- _What you will do_: Rewrite these entries with "collection date" replaced by "date of collection" wherever it appears, changing nothing else. Omit the pictures from your answer.
....
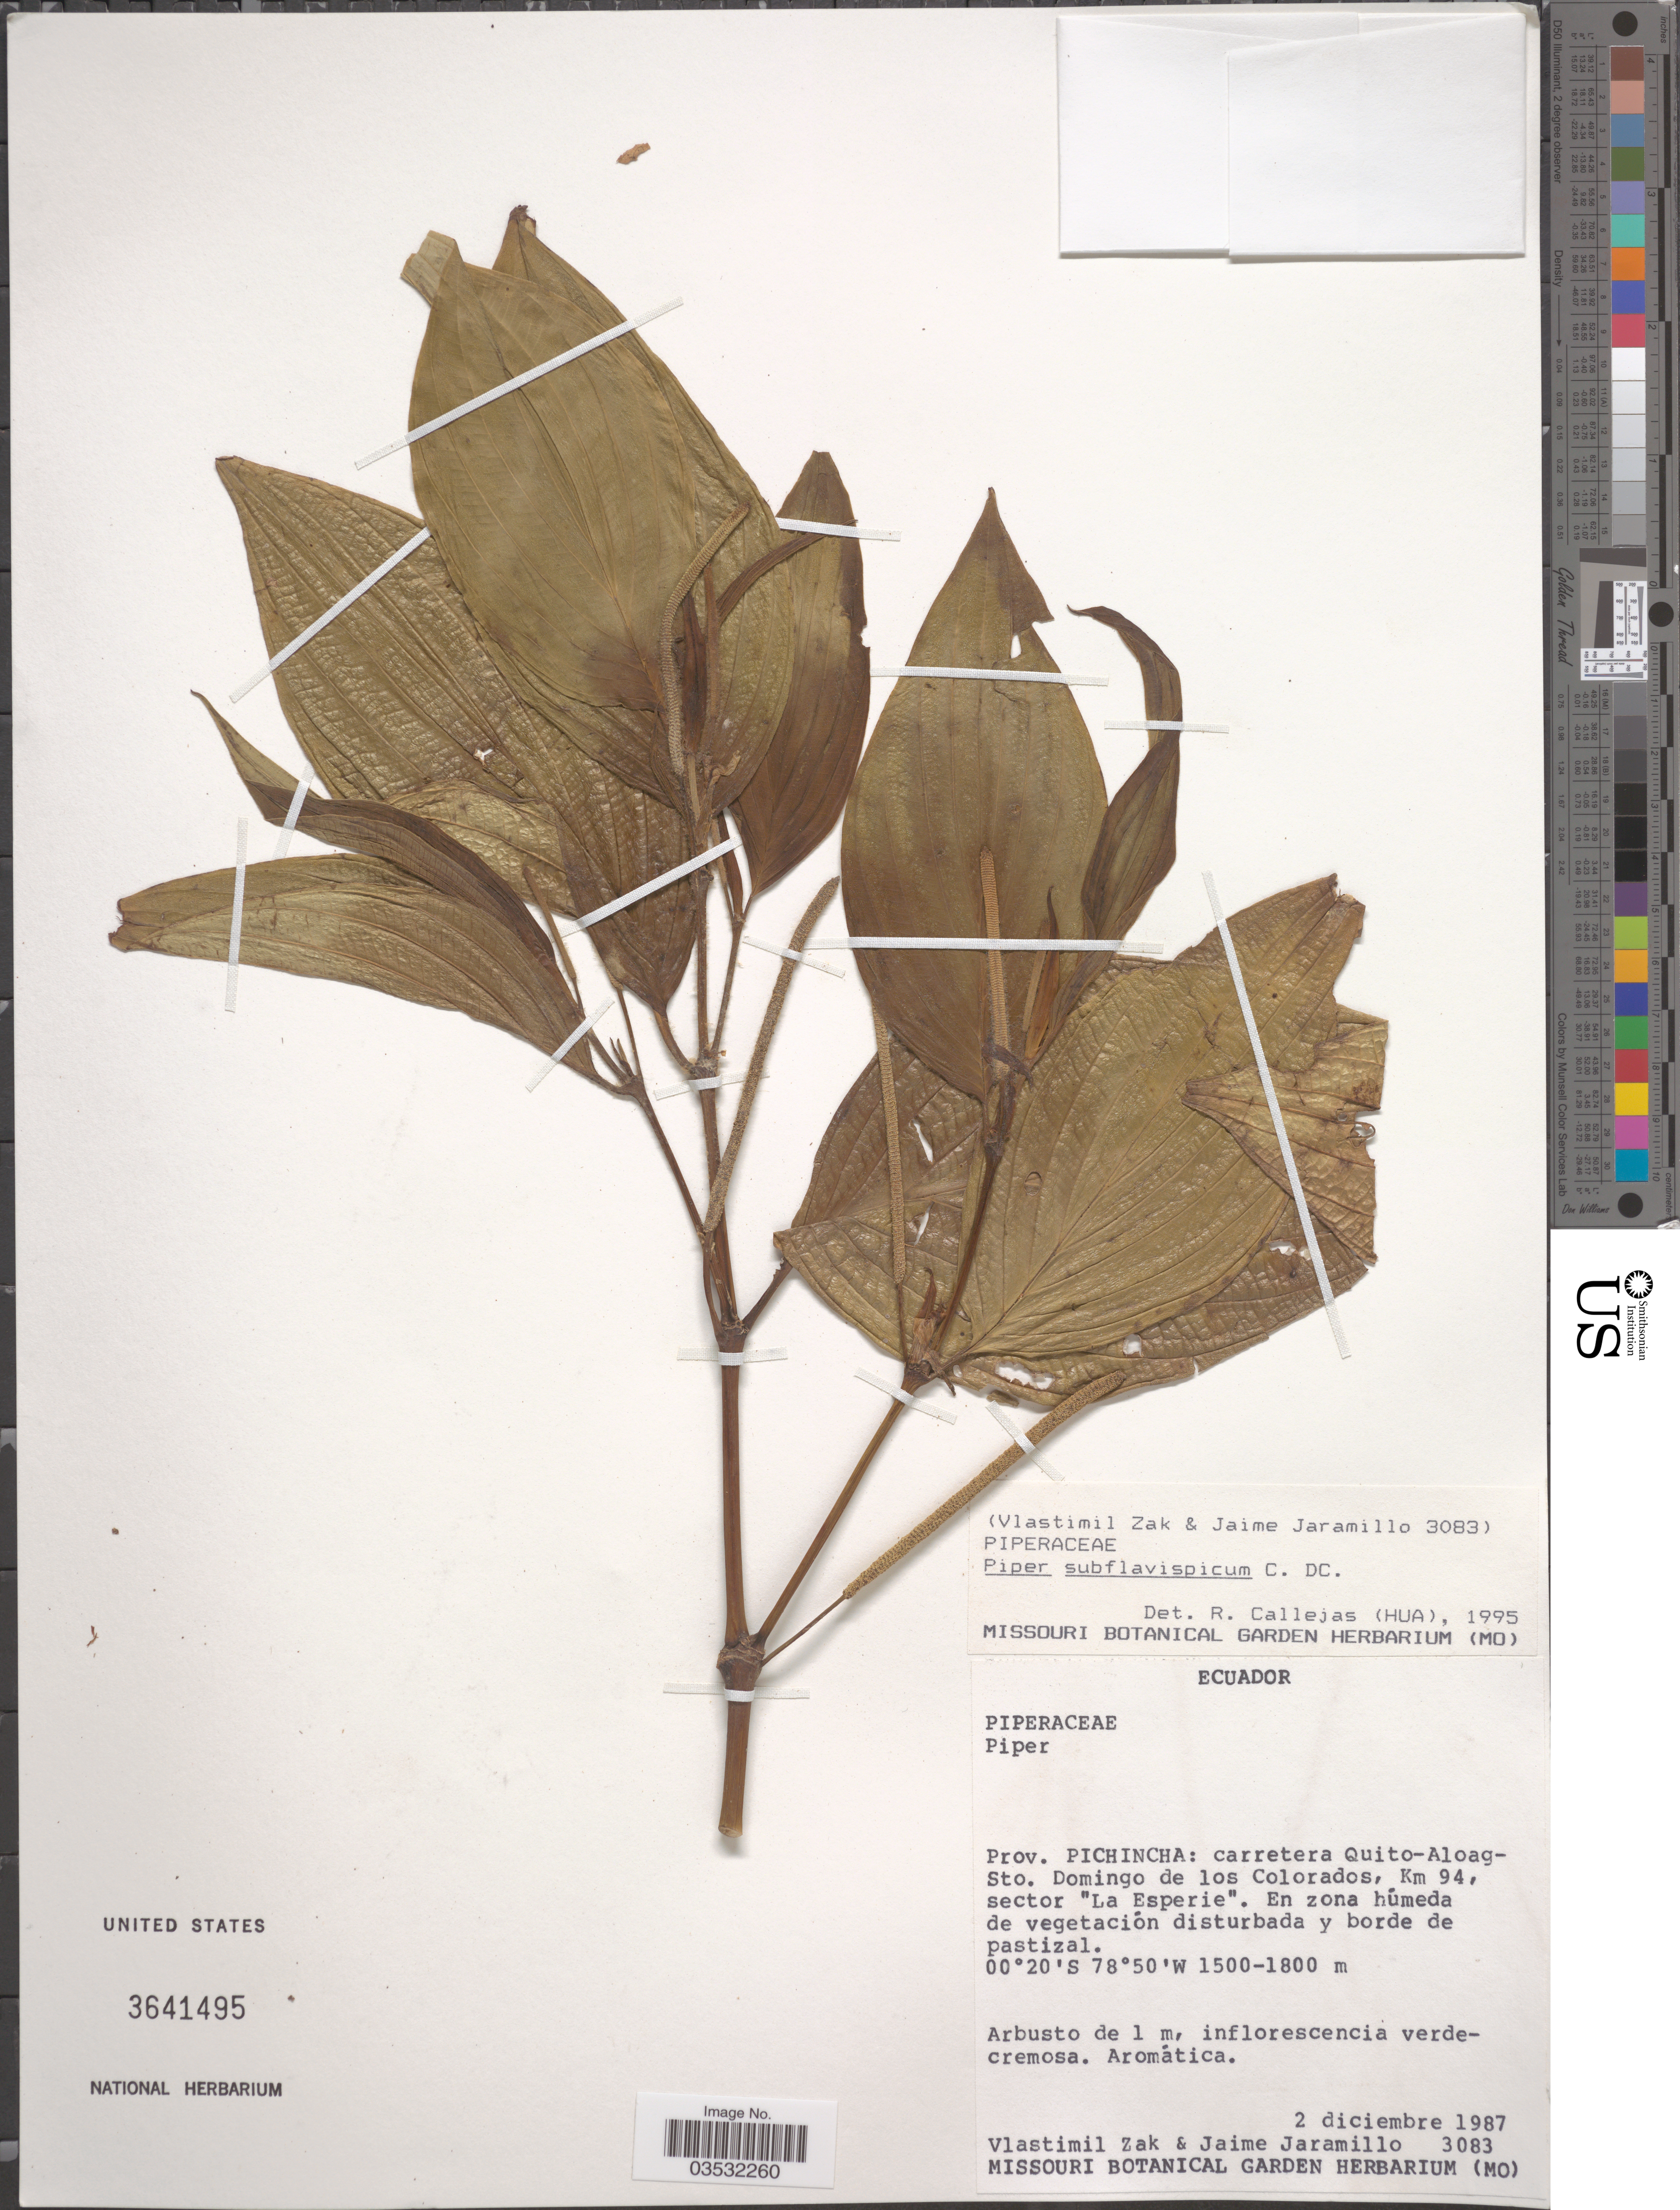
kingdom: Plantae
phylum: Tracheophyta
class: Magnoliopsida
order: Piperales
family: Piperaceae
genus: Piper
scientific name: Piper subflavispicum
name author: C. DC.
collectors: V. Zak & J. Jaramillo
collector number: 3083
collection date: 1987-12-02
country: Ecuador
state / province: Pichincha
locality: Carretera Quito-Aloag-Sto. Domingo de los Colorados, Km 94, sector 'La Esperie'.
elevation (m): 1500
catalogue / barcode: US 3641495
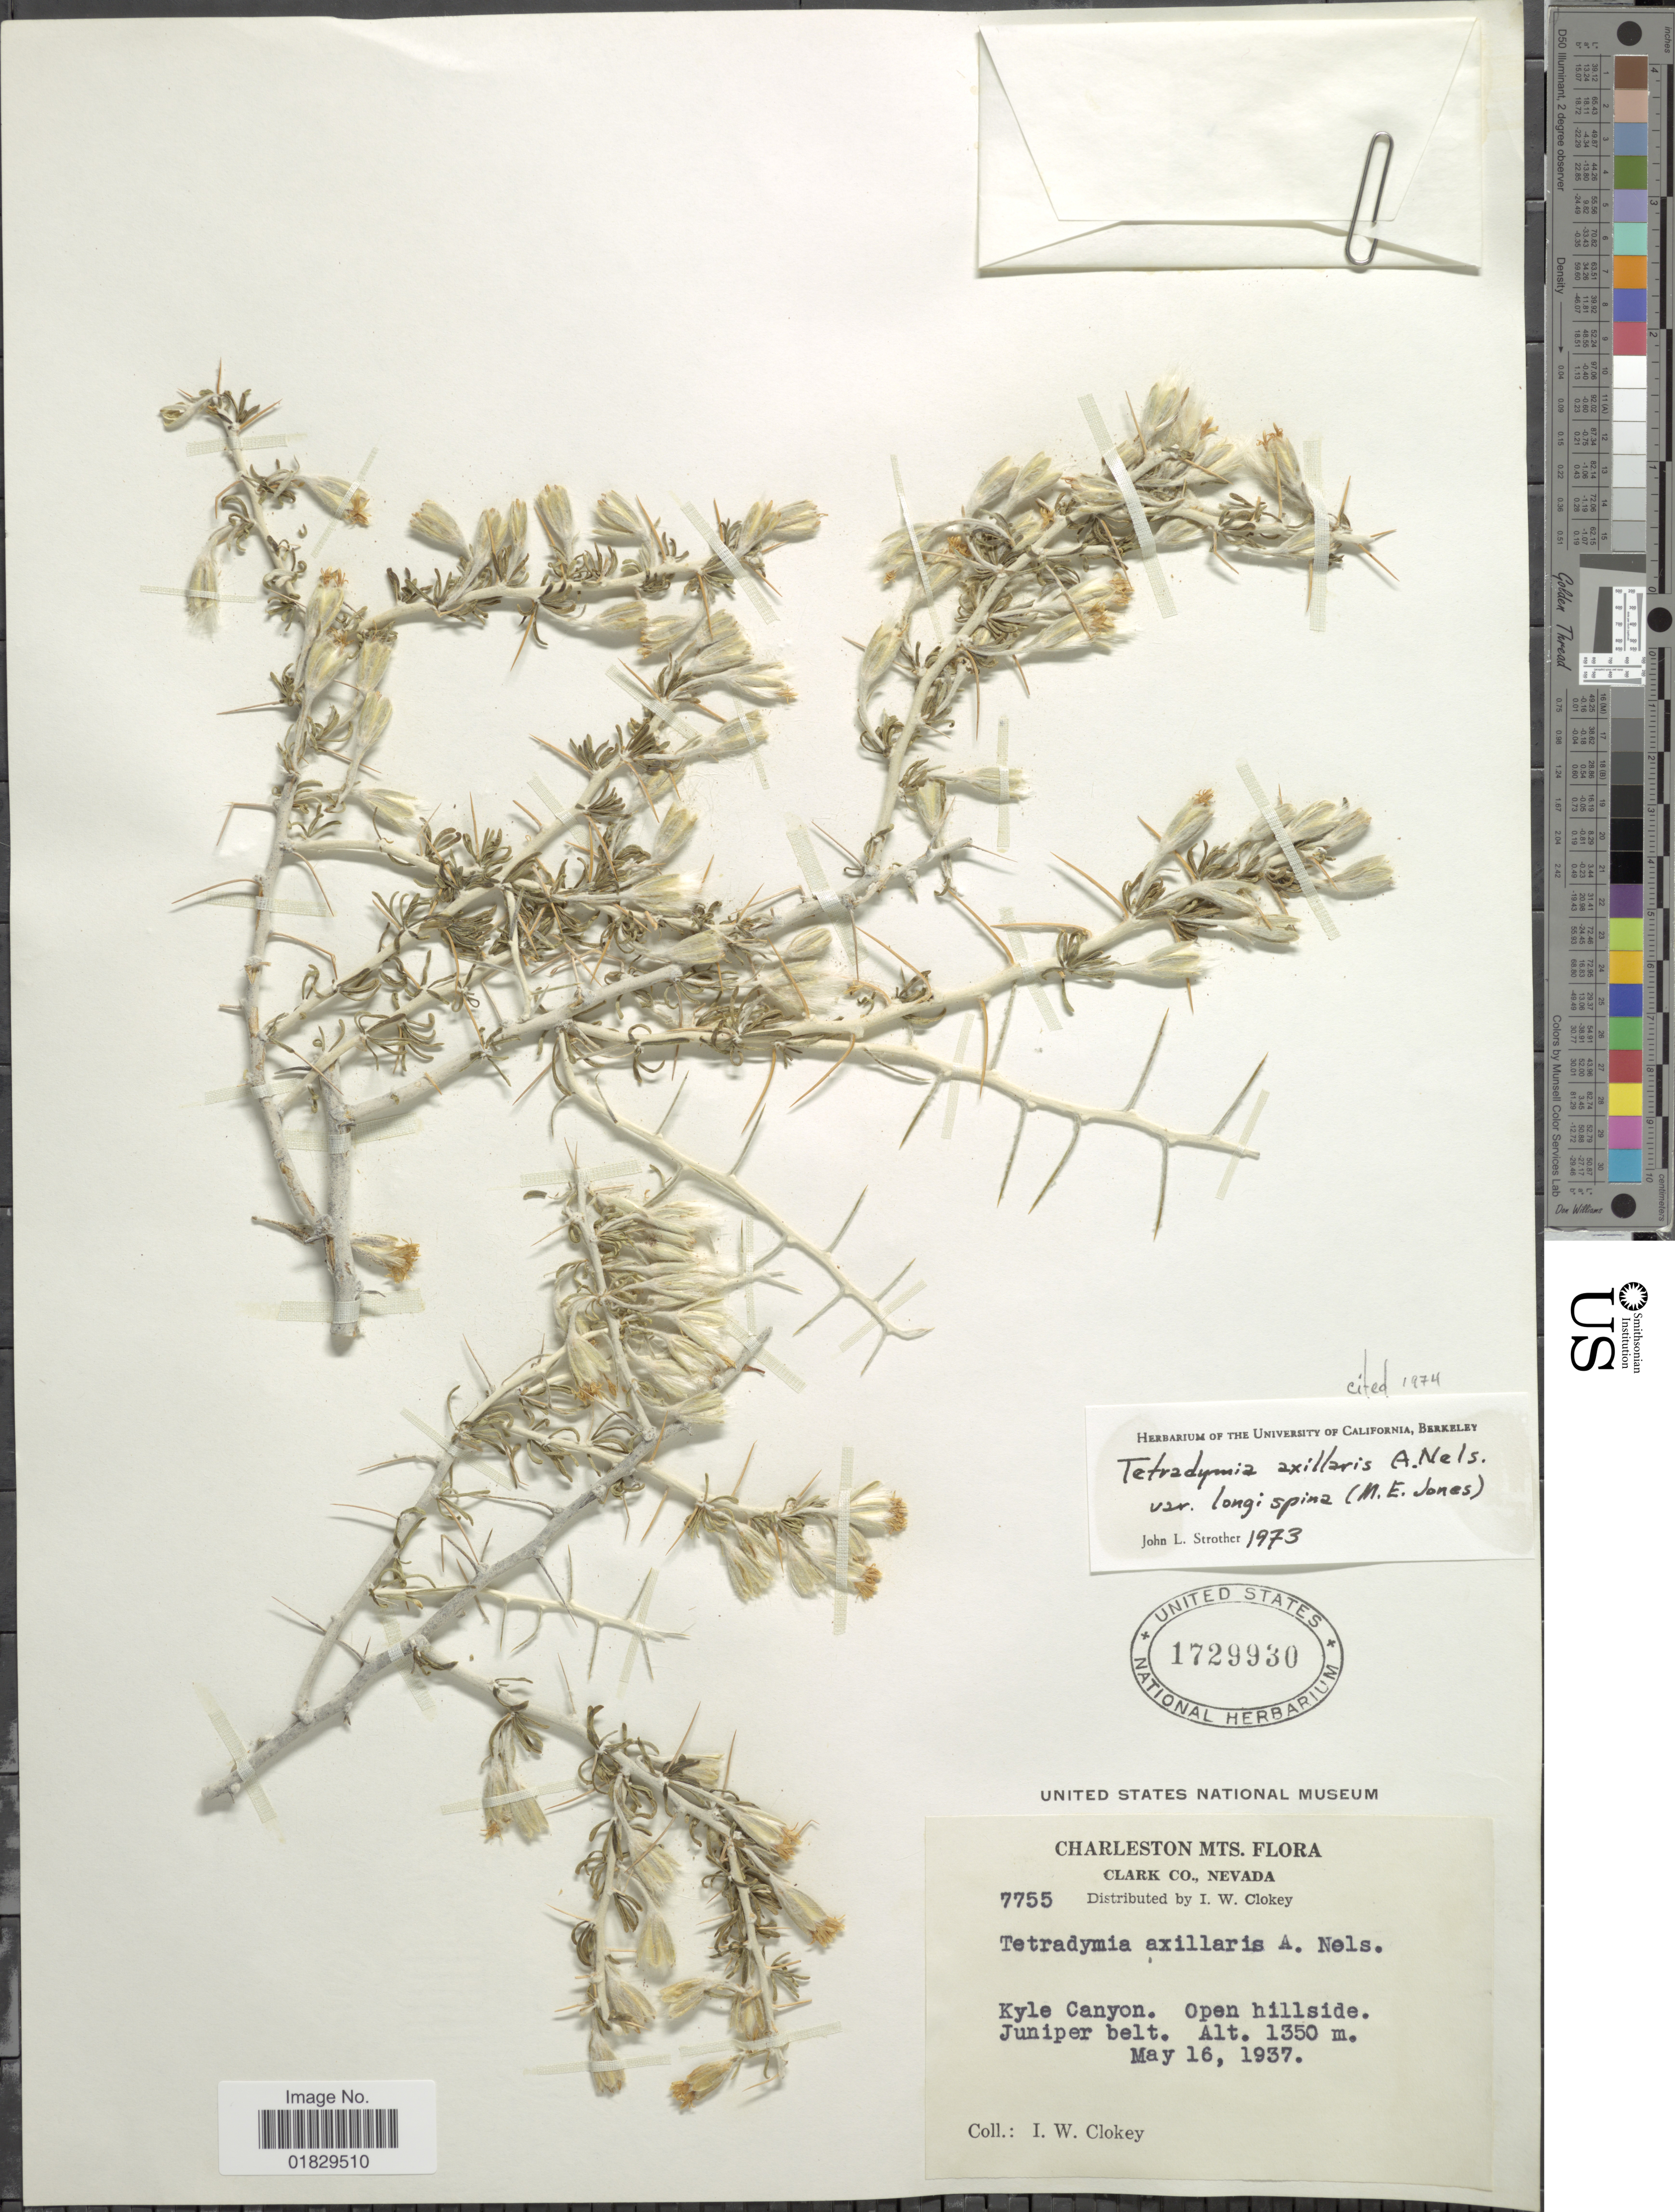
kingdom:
....
- _Exercise answer_:
kingdom: Plantae
phylum: Tracheophyta
class: Magnoliopsida
order: Piperales
family: Piperaceae
genus: Piper
scientific name: Piper subflavispicum
name author: C. DC.
collectors: V. Zak & J. Jaramillo
collector number: 3083
date of collection: 1987-12-02
country: Ecuador
state / province: Pichincha
locality: Carretera Quito-Aloag-Sto. Domingo de los Colorados, Km 94, sector 'La Esperie'.
elevation (m): 1500
catalogue / barcode: US 3641495
kingdom:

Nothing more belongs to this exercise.